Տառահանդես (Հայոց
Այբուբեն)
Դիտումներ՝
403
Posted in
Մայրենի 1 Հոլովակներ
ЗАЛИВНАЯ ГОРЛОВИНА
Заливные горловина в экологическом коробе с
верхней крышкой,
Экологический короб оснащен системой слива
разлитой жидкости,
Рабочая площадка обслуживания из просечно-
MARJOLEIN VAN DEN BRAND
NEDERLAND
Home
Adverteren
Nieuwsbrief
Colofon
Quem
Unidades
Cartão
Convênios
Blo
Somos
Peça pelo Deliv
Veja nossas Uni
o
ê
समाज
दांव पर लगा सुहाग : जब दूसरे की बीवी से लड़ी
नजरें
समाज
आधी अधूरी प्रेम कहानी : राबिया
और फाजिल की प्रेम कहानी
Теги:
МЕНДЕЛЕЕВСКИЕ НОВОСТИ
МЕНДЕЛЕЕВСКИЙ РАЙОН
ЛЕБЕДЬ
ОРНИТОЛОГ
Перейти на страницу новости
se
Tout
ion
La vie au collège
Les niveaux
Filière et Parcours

-.-.-

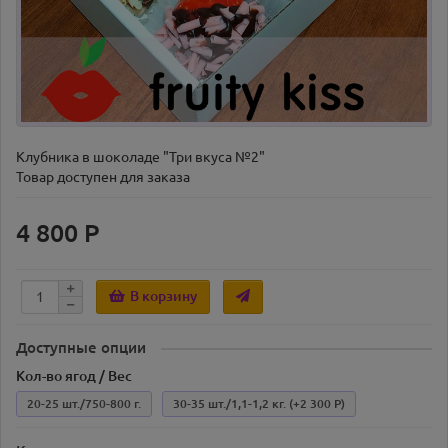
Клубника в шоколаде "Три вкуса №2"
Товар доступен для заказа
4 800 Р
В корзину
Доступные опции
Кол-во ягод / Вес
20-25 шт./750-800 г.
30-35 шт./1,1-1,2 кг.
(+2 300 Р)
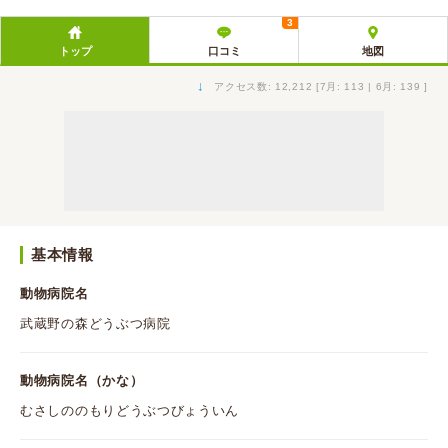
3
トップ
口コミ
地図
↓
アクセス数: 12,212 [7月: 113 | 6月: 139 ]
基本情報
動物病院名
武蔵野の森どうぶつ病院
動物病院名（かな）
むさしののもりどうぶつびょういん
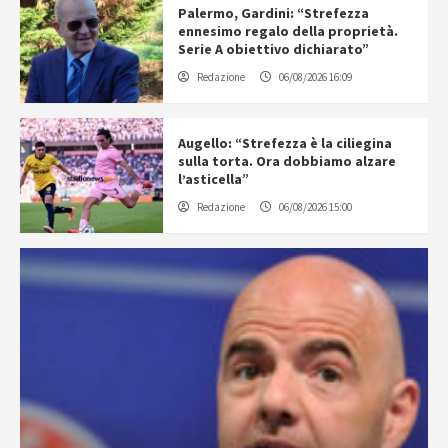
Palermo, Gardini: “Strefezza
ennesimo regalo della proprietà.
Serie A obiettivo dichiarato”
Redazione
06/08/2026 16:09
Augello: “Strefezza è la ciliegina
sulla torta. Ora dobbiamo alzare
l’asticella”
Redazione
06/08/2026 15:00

-.-.-

Copy only these lines from the records above, exactly: the one with "武蔵野の森どうぶつ病院", the one with "06/08/2026 15:00", and those between. Skip the pictures.

▶ [SOLUTION]
武蔵野の森どうぶつ病院
動物病院名（かな）
むさしののもりどうぶつびょういん
Palermo, Gardini: “Strefezza
ennesimo regalo della proprietà.
Serie A obiettivo dichiarato”
Redazione
06/08/2026 16:09
Augello: “Strefezza è la ciliegina
sulla torta. Ora dobbiamo alzare
l’asticella”
Redazione
06/08/2026 15:00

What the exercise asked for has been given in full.